** EXERCISE DATA follows **

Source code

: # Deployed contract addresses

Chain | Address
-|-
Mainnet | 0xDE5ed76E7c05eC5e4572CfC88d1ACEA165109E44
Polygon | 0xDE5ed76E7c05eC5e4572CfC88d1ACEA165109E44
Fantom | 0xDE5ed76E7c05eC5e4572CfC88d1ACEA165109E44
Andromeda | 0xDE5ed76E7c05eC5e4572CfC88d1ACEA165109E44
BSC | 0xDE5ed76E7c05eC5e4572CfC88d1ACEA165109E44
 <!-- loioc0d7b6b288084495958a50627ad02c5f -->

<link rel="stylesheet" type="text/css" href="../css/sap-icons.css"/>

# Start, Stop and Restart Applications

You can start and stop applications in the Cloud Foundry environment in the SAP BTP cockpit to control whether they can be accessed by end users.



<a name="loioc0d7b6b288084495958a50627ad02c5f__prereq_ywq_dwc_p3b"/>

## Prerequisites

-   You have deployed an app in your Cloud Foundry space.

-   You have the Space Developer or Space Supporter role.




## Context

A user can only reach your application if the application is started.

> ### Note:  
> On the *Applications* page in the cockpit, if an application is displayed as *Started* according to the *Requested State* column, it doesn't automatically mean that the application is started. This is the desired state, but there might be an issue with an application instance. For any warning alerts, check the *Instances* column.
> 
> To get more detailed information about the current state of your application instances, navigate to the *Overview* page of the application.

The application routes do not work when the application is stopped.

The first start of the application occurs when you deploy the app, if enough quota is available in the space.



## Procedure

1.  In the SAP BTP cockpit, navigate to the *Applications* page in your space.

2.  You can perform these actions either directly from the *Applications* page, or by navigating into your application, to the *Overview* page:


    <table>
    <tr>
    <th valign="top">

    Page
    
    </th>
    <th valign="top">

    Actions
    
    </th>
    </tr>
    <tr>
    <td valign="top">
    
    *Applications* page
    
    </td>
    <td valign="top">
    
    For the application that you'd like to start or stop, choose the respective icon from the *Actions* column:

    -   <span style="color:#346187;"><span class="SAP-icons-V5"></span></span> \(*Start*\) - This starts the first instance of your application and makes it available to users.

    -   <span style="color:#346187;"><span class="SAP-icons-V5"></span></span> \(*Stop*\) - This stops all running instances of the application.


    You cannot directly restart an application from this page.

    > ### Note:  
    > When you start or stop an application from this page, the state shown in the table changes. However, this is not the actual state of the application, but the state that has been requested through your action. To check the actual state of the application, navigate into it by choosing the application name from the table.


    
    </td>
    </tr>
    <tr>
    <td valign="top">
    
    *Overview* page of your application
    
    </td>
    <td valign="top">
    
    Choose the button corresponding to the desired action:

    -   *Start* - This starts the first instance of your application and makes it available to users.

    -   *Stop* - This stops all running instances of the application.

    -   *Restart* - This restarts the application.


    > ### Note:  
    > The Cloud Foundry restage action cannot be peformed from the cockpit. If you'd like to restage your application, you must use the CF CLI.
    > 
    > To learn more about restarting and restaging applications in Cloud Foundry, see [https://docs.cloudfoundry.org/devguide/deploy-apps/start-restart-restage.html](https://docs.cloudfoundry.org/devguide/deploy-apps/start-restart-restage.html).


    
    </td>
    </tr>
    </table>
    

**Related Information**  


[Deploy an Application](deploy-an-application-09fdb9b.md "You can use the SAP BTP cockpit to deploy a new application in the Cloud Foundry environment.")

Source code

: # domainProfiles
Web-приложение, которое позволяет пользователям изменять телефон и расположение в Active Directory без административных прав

** End of EXERCISE DATA **

Please repeat every line of the records above, word for word and with nothing changed.

RESPONSE BELOW:
Source code

: # Deployed contract addresses

Chain | Address
-|-
Mainnet | 0xDE5ed76E7c05eC5e4572CfC88d1ACEA165109E44
Polygon | 0xDE5ed76E7c05eC5e4572CfC88d1ACEA165109E44
Fantom | 0xDE5ed76E7c05eC5e4572CfC88d1ACEA165109E44
Andromeda | 0xDE5ed76E7c05eC5e4572CfC88d1ACEA165109E44
BSC | 0xDE5ed76E7c05eC5e4572CfC88d1ACEA165109E44
 <!-- loioc0d7b6b288084495958a50627ad02c5f -->

<link rel="stylesheet" type="text/css" href="../css/sap-icons.css"/>

# Start, Stop and Restart Applications

You can start and stop applications in the Cloud Foundry environment in the SAP BTP cockpit to control whether they can be accessed by end users.



<a name="loioc0d7b6b288084495958a50627ad02c5f__prereq_ywq_dwc_p3b"/>

## Prerequisites

-   You have deployed an app in your Cloud Foundry space.

-   You have the Space Developer or Space Supporter role.




## Context

A user can only reach your application if the application is started.

> ### Note:  
> On the *Applications* page in the cockpit, if an application is displayed as *Started* according to the *Requested State* column, it doesn't automatically mean that the application is started. This is the desired state, but there might be an issue with an application instance. For any warning alerts, check the *Instances* column.
> 
> To get more detailed information about the current state of your application instances, navigate to the *Overview* page of the application.

The application routes do not work when the application is stopped.

The first start of the application occurs when you deploy the app, if enough quota is available in the space.



## Procedure

1.  In the SAP BTP cockpit, navigate to the *Applications* page in your space.

2.  You can perform these actions either directly from the *Applications* page, or by navigating into your application, to the *Overview* page:


    <table>
    <tr>
    <th valign="top">

    Page
    
    </th>
    <th valign="top">

    Actions
    
    </th>
    </tr>
    <tr>
    <td valign="top">
    
    *Applications* page
    
    </td>
    <td valign="top">
    
    For the application that you'd like to start or stop, choose the respective icon from the *Actions* column:

    -   <span style="color:#346187;"><span class="SAP-icons-V5"></span></span> \(*Start*\) - This starts the first instance of your application and makes it available to users.

    -   <span style="color:#346187;"><span class="SAP-icons-V5"></span></span> \(*Stop*\) - This stops all running instances of the application.


    You cannot directly restart an application from this page.

    > ### Note:  
    > When you start or stop an application from this page, the state shown in the table changes. However, this is not the actual state of the application, but the state that has been requested through your action. To check the actual state of the application, navigate into it by choosing the application name from the table.


    
    </td>
    </tr>
    <tr>
    <td valign="top">
    
    *Overview* page of your application
    
    </td>
    <td valign="top">
    
    Choose the button corresponding to the desired action:

    -   *Start* - This starts the first instance of your application and makes it available to users.

    -   *Stop* - This stops all running instances of the application.

    -   *Restart* - This restarts the application.


    > ### Note:  
    > The Cloud Foundry restage action cannot be peformed from the cockpit. If you'd like to restage your application, you must use the CF CLI.
    > 
    > To learn more about restarting and restaging applications in Cloud Foundry, see [https://docs.cloudfoundry.org/devguide/deploy-apps/start-restart-restage.html](https://docs.cloudfoundry.org/devguide/deploy-apps/start-restart-restage.html).


    
    </td>
    </tr>
    </table>
    

**Related Information**  


[Deploy an Application](deploy-an-application-09fdb9b.md "You can use the SAP BTP cockpit to deploy a new application in the Cloud Foundry environment.")

Source code

: # domainProfiles
Web-приложение, которое позволяет пользователям изменять телефон и расположение в Active Directory без административных прав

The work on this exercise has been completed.